To enable themselves, however, to ascertain this amount, it is necessary for them to put into a pair of scales, to be accurately weighed against each other, the enjoyments of temperance, and the sorrows and anguish of intemperance. If, on doing so, they ascertain that the balance is in favour of eating, drinking, and tobacco-smoking ad libitum, they will act wisely in indulging in all three to the utmost possible extent.

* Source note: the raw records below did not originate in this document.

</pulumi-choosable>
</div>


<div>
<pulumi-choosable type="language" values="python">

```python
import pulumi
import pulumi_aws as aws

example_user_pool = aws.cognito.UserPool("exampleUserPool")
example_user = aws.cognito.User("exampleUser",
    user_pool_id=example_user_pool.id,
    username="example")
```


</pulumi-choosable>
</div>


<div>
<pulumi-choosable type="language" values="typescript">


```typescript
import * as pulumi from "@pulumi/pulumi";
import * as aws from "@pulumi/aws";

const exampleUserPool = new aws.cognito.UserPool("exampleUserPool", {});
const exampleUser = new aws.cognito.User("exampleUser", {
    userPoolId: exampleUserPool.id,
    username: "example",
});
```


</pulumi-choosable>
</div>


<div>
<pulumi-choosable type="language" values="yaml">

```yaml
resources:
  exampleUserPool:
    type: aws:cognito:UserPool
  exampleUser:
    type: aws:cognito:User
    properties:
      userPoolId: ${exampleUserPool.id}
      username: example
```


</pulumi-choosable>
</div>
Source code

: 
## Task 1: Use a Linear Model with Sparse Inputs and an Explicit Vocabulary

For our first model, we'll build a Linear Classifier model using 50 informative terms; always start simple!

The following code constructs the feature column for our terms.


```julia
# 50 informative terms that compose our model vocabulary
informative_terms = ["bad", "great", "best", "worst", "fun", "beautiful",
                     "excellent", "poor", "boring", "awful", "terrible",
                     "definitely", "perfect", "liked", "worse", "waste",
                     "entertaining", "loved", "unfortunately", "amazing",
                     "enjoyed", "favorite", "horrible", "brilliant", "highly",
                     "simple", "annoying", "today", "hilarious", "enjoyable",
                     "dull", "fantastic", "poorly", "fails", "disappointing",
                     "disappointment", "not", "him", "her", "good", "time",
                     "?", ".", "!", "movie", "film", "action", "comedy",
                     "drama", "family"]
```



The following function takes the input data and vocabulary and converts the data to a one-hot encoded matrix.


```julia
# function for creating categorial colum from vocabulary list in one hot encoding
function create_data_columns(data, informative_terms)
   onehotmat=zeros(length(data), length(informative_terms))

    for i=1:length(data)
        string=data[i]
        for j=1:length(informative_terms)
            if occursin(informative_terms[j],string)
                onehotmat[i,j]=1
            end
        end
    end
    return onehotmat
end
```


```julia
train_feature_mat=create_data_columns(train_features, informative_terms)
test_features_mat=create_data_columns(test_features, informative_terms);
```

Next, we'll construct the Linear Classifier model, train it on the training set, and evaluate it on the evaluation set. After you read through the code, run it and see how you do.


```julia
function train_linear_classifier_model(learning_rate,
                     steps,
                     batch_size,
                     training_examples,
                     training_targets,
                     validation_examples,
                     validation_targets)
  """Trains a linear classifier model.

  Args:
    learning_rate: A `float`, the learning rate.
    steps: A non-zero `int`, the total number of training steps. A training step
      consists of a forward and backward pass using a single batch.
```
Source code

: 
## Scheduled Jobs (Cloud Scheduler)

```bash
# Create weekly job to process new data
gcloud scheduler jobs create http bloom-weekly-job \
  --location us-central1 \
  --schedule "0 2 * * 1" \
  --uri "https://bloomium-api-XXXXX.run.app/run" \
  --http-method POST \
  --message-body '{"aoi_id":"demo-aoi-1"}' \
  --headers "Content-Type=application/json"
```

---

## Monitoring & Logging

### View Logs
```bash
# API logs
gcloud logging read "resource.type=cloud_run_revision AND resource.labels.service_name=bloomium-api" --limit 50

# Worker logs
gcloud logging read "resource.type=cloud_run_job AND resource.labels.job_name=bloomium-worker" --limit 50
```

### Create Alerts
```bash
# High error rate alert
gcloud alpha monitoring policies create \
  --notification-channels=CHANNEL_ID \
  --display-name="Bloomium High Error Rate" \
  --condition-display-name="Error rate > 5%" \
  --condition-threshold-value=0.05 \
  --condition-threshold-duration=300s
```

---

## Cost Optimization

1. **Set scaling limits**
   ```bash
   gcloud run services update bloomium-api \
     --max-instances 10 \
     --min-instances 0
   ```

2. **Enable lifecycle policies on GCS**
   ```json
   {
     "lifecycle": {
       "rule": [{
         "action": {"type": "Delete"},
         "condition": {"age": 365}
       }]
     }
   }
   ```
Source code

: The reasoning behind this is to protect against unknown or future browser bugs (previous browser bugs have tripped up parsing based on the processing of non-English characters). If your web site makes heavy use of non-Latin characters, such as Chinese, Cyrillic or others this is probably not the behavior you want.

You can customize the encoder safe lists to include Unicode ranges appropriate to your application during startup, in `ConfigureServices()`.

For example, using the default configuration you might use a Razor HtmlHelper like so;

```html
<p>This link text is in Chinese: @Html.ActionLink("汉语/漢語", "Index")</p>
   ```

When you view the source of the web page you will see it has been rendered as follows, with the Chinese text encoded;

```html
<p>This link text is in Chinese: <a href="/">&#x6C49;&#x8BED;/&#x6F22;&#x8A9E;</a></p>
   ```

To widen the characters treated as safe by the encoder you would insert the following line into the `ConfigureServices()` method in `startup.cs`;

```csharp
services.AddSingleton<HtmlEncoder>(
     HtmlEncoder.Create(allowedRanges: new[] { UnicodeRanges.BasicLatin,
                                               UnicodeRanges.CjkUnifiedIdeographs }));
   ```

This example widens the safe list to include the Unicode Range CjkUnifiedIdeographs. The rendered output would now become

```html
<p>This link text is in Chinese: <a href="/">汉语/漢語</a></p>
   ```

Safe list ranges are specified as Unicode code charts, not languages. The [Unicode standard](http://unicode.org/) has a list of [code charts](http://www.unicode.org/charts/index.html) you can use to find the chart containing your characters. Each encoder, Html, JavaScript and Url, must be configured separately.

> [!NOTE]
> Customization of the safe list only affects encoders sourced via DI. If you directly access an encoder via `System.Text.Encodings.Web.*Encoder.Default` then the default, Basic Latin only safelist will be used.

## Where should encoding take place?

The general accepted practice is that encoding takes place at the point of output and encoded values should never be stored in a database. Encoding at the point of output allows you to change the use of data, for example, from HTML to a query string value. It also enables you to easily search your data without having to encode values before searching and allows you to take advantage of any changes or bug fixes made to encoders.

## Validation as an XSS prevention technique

If, on the contrary, they ascertain that some of these pleasures last only for a few seconds, some for a few minutes, and none for more than one or two hours, while, on the other hand, the afflictions caused by intemperance endure for months and years;—that "felo-de-se" they put an end to hunting, spoil cricket, stop shooting, and last, but not least, ruin not only bodily but intellectual enjoyments, they will act wisely by resolving to befriend themselves as they befriend their horses, namely, by prescribing for all and each an ample quantity of food of the very best description, and, if more be required by a greedy stomach—the muzzle.